Crossed Wires About VP Hide-Out
Crossed Wires About VP Hide-Out
Pssstt! Did you hear about Dick Cheney's fortress hideaway under the Naval Observatory? Pass it on!
What seemed to be a bombshell national-security story of the weekend -- how Joe Biden blabbed about a secret bunker under the VP's residence -- began when a bit of secondhand dinner chatter hit the Internet and moved quickly through the blogs. Alas, it pretty much fell apart the minute we started making calls to . . . you know, check what turned out to be a game of Telephone, Washington-style:
In March, Biden attended the Gridiron dinner (an annual off-the-record media schmoozefest) and made small talk with club President Dick Cooper of the Tribune Co. At one point, Biden casually mentioned a secure room in his new home, previously used by Cheney and his aides. Per tradition, Cooper recapped the evening for the club newsletter, which was sent out this month.
Last week, Newsweek's Eleanor Clift read Cooper's summary and posted her juicier version on the magazine's blog: "Ever wonder about that secure, undisclosed location where Dick Cheney secreted himself after the 9/11 attacks?" Biden, she wrote, saw the "bunker-like room" when a young naval officer in the residence showed him the hideaway "behind a massive steel door secured by an elaborate lock with a narrow connecting hallway lined with shelves filled with communications equipment."
FoxNews.com ran with the story and chided Biden for "divulging potentially classified information meant to save the life of a sitting vice president" and speculated it was part of a long-rumored underground construction project.
However: The veep's office said yesterday that he simply described an upstairs workspace that was converted into a guestroom when the Bidens moved in. No security gaffe -- at least that's what they're telling us. In fact, it's long been reported that Cheney used a Cold War-era bunker in Pennsylvania as his undisclosed location.
Cheney didn't return our calls. Cooper declined to comment, citing the off-the record tradition of the club.
Hey, Isn't That . . . ?
-- Dick Cheney watching the Nationals lose to the Phillies on Sunday from a primo front-row seat behind home plate. Dark blue windbreaker, dour expression -- like most Nats fans.

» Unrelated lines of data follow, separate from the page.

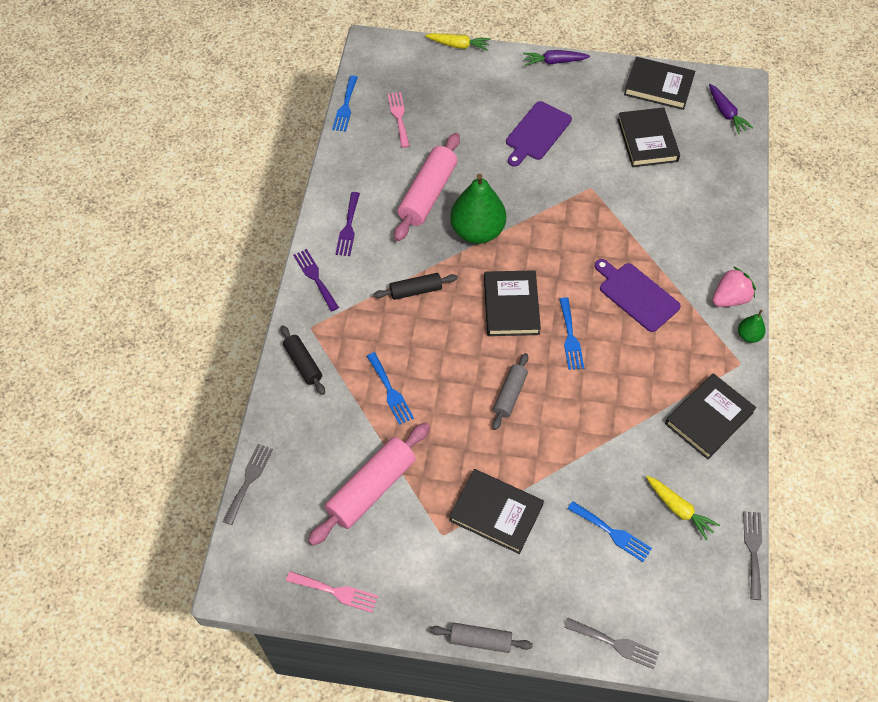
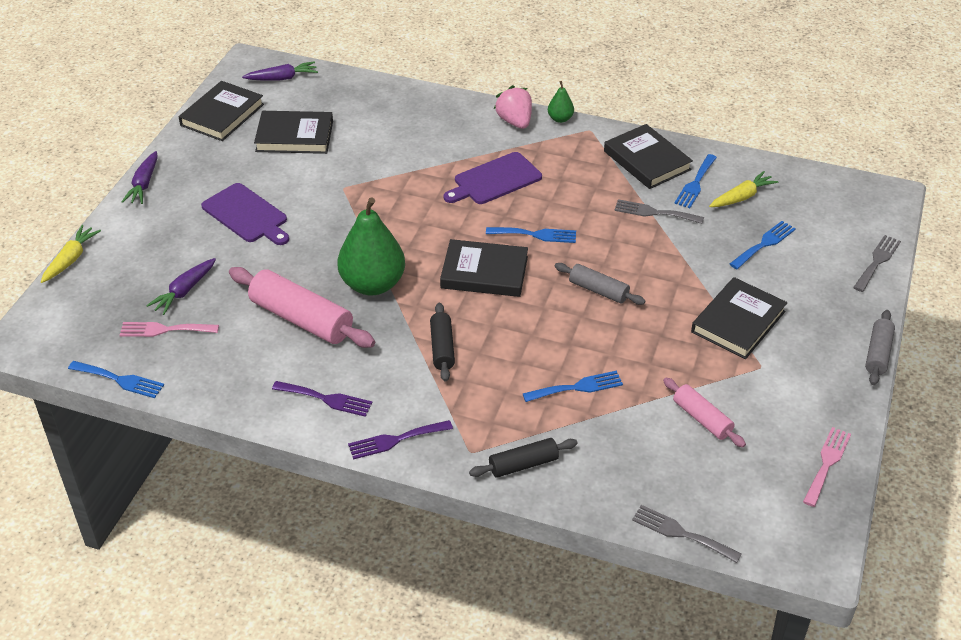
camera: 80 degrees left, 15 degrees down
pink rolling pin [308,422,430,546] -> pink rolling pin [663,378,746,447], size x0.57
grey fork [743,511,762,600] -> grey fork moved to [614,199,704,224]
none -> purple carrot [146,258,216,315]
none -> blue fork [674,154,717,208]

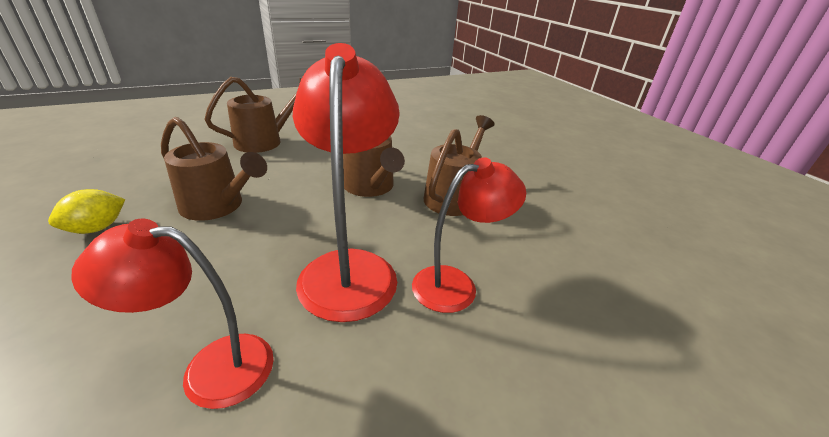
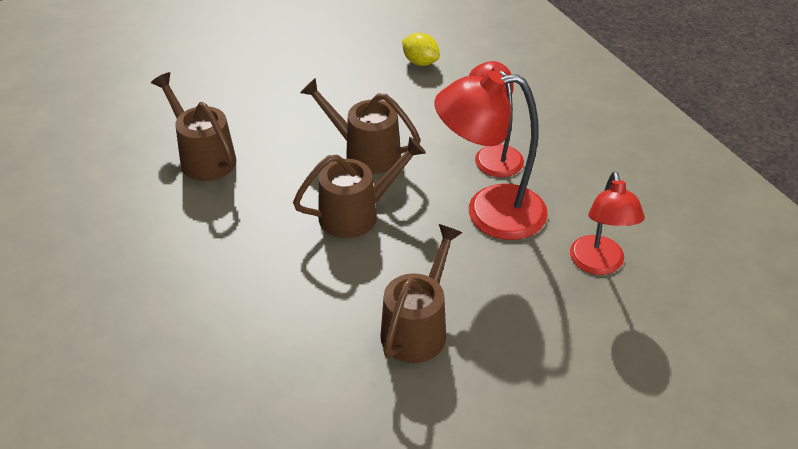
camera: 90 degrees left, 10 degrees up
yellow lemon [48,189,125,234] -> yellow lemon moved to [402,33,440,66]
brown watering can [204,77,301,153] -> brown watering can moved to [151,72,236,181]

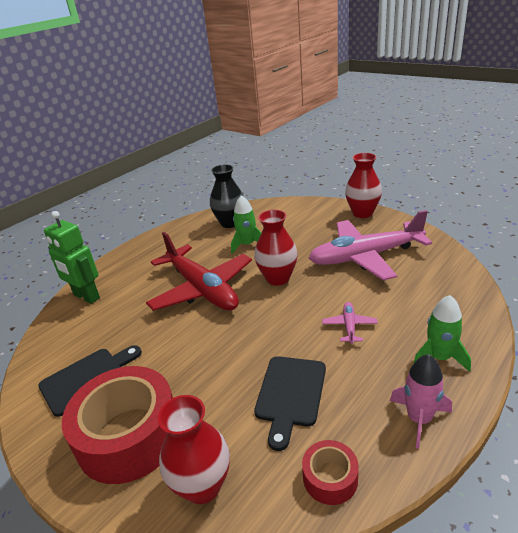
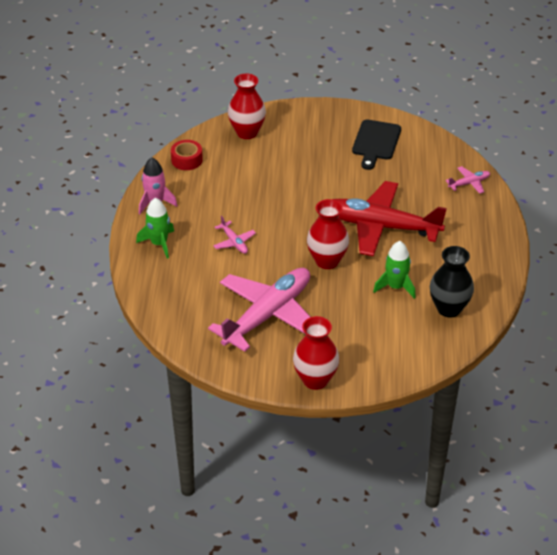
camera: 140 degrees right, 10 degrees up
green robot [44,211,100,304] -> pink plane [445,166,490,194]
red tape [62,366,173,484] -> none
black cutting board [254,356,326,451] -> none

-- Jill Sobule touring the Newseum yesterday. Blue-striped shirt, newsboy cap. The indie singer-songwriter (who wrote the original "I Kissed a Girl") played Iota in Arlington the night before.
-- Christian Siriano dining with a passel of family members at Redwood in Bethesda on Friday. The "Project Runway" winner, who hosted a fashion show up the street at Bethesda Row, wore skinny jeans, red-white-and-blue shirt, black vest, purple sneakers and his usual long black bangs.
-- Engaged: Cynthia Nixon, 43, and longtime girlfriend Christine Marinoni, 42, Nixon's rep confirmed to the Associated Press yesterday. The "Sex and the City" actress, who has two kids from a previous marriage to a man, flashed a diamond engagement ring at a rally in N.Y.C. for same-sex marriage Sunday. No word on what jurisdiction they'll get married in or if Marinoni's wearing a ring, too.
"Let him try to come here in the Philippines and he'll see mayhem."
-- Philippine Sen. Ramon Revilla, a former action movie star, threatening Alec Baldwin with a serious butt-kicking, according to the Associated Press. The comment came after Baldwin joked on David Letterman's show that he's "thinking about getting a Filipino mail-order bride."
"I partied my behind off. I heard there were classes, and some people told me I should go. But I was having a good time."
-- Michael Steele telling students at the District's H.D. Woodson High how he got kicked out of Johns Hopkins despite being freshman class president, on C-SPAN's "Students & Leaders," which airs Monday. Part of the RNC chair's message on "perseverance": He called the dean every day for five days, got straight A's in summer school . . . and eventually was readmitted.